**INSTRUCTIONS TO FOLLOW**
Keeping every character as it is, transcribe the entries below.

**DATA IN THIS EXERCISE**
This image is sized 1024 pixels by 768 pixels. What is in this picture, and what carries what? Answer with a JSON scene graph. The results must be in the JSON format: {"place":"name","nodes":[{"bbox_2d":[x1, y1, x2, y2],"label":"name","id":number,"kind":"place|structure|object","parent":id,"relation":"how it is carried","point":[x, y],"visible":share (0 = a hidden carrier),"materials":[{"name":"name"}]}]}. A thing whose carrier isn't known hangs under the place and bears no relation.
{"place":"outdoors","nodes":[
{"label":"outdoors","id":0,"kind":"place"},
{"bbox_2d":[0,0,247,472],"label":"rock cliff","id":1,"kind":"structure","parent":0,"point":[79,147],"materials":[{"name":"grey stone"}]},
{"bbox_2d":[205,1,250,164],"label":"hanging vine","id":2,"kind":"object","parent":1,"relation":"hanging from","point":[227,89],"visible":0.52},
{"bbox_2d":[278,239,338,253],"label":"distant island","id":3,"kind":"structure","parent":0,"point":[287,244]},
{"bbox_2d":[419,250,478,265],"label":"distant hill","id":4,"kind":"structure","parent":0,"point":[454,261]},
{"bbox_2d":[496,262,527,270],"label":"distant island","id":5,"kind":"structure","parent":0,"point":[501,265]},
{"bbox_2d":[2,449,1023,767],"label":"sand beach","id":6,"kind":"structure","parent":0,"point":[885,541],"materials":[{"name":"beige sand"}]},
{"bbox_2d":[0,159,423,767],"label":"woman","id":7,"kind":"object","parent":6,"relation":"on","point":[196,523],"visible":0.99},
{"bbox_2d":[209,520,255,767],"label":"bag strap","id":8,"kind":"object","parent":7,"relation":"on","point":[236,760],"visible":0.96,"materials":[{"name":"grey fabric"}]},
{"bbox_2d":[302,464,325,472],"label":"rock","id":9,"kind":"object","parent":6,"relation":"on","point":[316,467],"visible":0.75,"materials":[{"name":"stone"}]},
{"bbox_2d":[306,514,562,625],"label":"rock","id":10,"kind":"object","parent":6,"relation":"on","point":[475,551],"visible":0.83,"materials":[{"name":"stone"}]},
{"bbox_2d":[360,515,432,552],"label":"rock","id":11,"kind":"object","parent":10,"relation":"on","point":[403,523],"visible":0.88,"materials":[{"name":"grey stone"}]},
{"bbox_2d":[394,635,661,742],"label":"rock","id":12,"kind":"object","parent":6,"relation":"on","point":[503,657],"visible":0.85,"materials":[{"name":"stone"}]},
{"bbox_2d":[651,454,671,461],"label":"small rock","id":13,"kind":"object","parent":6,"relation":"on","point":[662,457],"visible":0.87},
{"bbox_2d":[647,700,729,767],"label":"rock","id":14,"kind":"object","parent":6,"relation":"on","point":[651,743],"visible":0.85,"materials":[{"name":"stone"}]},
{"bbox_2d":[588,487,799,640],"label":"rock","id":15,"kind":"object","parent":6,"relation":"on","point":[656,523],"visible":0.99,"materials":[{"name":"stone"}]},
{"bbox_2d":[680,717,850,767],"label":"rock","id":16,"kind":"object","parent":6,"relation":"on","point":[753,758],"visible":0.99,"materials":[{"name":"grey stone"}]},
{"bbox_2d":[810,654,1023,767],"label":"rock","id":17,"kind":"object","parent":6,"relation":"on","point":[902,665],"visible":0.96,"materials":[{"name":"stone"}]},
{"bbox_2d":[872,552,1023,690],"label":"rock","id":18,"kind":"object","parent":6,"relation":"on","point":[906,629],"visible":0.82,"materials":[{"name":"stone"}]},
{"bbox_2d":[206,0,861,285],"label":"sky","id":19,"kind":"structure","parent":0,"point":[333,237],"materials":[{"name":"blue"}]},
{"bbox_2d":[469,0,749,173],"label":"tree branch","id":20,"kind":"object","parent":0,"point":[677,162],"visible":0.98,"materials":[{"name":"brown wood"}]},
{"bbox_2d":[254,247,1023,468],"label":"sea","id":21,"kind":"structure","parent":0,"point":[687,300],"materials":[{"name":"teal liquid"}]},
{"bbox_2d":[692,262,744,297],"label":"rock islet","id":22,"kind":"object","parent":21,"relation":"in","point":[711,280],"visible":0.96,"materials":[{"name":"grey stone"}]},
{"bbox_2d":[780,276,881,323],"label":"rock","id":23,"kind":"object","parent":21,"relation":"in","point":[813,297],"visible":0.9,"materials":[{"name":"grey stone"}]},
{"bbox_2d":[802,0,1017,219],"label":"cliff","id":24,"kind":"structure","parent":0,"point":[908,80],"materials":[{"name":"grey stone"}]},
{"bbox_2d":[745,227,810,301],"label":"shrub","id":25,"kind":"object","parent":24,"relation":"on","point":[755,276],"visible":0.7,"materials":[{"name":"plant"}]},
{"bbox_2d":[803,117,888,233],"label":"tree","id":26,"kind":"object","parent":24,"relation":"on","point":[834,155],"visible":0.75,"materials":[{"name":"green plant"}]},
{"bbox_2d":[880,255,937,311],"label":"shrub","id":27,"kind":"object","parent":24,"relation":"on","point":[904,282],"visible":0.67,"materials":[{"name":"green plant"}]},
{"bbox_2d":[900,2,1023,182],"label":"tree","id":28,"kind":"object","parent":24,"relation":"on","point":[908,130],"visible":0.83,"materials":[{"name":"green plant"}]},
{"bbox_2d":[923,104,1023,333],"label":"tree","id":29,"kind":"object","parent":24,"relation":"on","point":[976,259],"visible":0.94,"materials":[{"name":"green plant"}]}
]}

**OUTPUT FOR THIS EXERCISE**
This image is sized 1024 pixels by 768 pixels. What is in this picture, and what carries what? Answer with a JSON scene graph. The results must be in the JSON format: {"place":"name","nodes":[{"bbox_2d":[x1, y1, x2, y2],"label":"name","id":number,"kind":"place|structure|object","parent":id,"relation":"how it is carried","point":[x, y],"visible":share (0 = a hidden carrier),"materials":[{"name":"name"}]}]}. A thing whose carrier isn't known hangs under the place and bears no relation.
{"place":"outdoors","nodes":[
{"label":"outdoors","id":0,"kind":"place"},
{"bbox_2d":[0,0,247,472],"label":"rock cliff","id":1,"kind":"structure","parent":0,"point":[79,147],"materials":[{"name":"grey stone"}]},
{"bbox_2d":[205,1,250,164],"label":"hanging vine","id":2,"kind":"object","parent":1,"relation":"hanging from","point":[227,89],"visible":0.52},
{"bbox_2d":[278,239,338,253],"label":"distant island","id":3,"kind":"structure","parent":0,"point":[287,244]},
{"bbox_2d":[419,250,478,265],"label":"distant hill","id":4,"kind":"structure","parent":0,"point":[454,261]},
{"bbox_2d":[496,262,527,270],"label":"distant island","id":5,"kind":"structure","parent":0,"point":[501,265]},
{"bbox_2d":[2,449,1023,767],"label":"sand beach","id":6,"kind":"structure","parent":0,"point":[885,541],"materials":[{"name":"beige sand"}]},
{"bbox_2d":[0,159,423,767],"label":"woman","id":7,"kind":"object","parent":6,"relation":"on","point":[196,523],"visible":0.99},
{"bbox_2d":[209,520,255,767],"label":"bag strap","id":8,"kind":"object","parent":7,"relation":"on","point":[236,760],"visible":0.96,"materials":[{"name":"grey fabric"}]},
{"bbox_2d":[302,464,325,472],"label":"rock","id":9,"kind":"object","parent":6,"relation":"on","point":[316,467],"visible":0.75,"materials":[{"name":"stone"}]},
{"bbox_2d":[306,514,562,625],"label":"rock","id":10,"kind":"object","parent":6,"relation":"on","point":[475,551],"visible":0.83,"materials":[{"name":"stone"}]},
{"bbox_2d":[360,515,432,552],"label":"rock","id":11,"kind":"object","parent":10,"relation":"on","point":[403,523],"visible":0.88,"materials":[{"name":"grey stone"}]},
{"bbox_2d":[394,635,661,742],"label":"rock","id":12,"kind":"object","parent":6,"relation":"on","point":[503,657],"visible":0.85,"materials":[{"name":"stone"}]},
{"bbox_2d":[651,454,671,461],"label":"small rock","id":13,"kind":"object","parent":6,"relation":"on","point":[662,457],"visible":0.87},
{"bbox_2d":[647,700,729,767],"label":"rock","id":14,"kind":"object","parent":6,"relation":"on","point":[651,743],"visible":0.85,"materials":[{"name":"stone"}]},
{"bbox_2d":[588,487,799,640],"label":"rock","id":15,"kind":"object","parent":6,"relation":"on","point":[656,523],"visible":0.99,"materials":[{"name":"stone"}]},
{"bbox_2d":[680,717,850,767],"label":"rock","id":16,"kind":"object","parent":6,"relation":"on","point":[753,758],"visible":0.99,"materials":[{"name":"grey stone"}]},
{"bbox_2d":[810,654,1023,767],"label":"rock","id":17,"kind":"object","parent":6,"relation":"on","point":[902,665],"visible":0.96,"materials":[{"name":"stone"}]},
{"bbox_2d":[872,552,1023,690],"label":"rock","id":18,"kind":"object","parent":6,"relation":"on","point":[906,629],"visible":0.82,"materials":[{"name":"stone"}]},
{"bbox_2d":[206,0,861,285],"label":"sky","id":19,"kind":"structure","parent":0,"point":[333,237],"materials":[{"name":"blue"}]},
{"bbox_2d":[469,0,749,173],"label":"tree branch","id":20,"kind":"object","parent":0,"point":[677,162],"visible":0.98,"materials":[{"name":"brown wood"}]},
{"bbox_2d":[254,247,1023,468],"label":"sea","id":21,"kind":"structure","parent":0,"point":[687,300],"materials":[{"name":"teal liquid"}]},
{"bbox_2d":[692,262,744,297],"label":"rock islet","id":22,"kind":"object","parent":21,"relation":"in","point":[711,280],"visible":0.96,"materials":[{"name":"grey stone"}]},
{"bbox_2d":[780,276,881,323],"label":"rock","id":23,"kind":"object","parent":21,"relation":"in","point":[813,297],"visible":0.9,"materials":[{"name":"grey stone"}]},
{"bbox_2d":[802,0,1017,219],"label":"cliff","id":24,"kind":"structure","parent":0,"point":[908,80],"materials":[{"name":"grey stone"}]},
{"bbox_2d":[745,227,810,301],"label":"shrub","id":25,"kind":"object","parent":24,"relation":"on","point":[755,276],"visible":0.7,"materials":[{"name":"plant"}]},
{"bbox_2d":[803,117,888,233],"label":"tree","id":26,"kind":"object","parent":24,"relation":"on","point":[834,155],"visible":0.75,"materials":[{"name":"green plant"}]},
{"bbox_2d":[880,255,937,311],"label":"shrub","id":27,"kind":"object","parent":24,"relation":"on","point":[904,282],"visible":0.67,"materials":[{"name":"green plant"}]},
{"bbox_2d":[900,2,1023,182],"label":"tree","id":28,"kind":"object","parent":24,"relation":"on","point":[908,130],"visible":0.83,"materials":[{"name":"green plant"}]},
{"bbox_2d":[923,104,1023,333],"label":"tree","id":29,"kind":"object","parent":24,"relation":"on","point":[976,259],"visible":0.94,"materials":[{"name":"green plant"}]}
]}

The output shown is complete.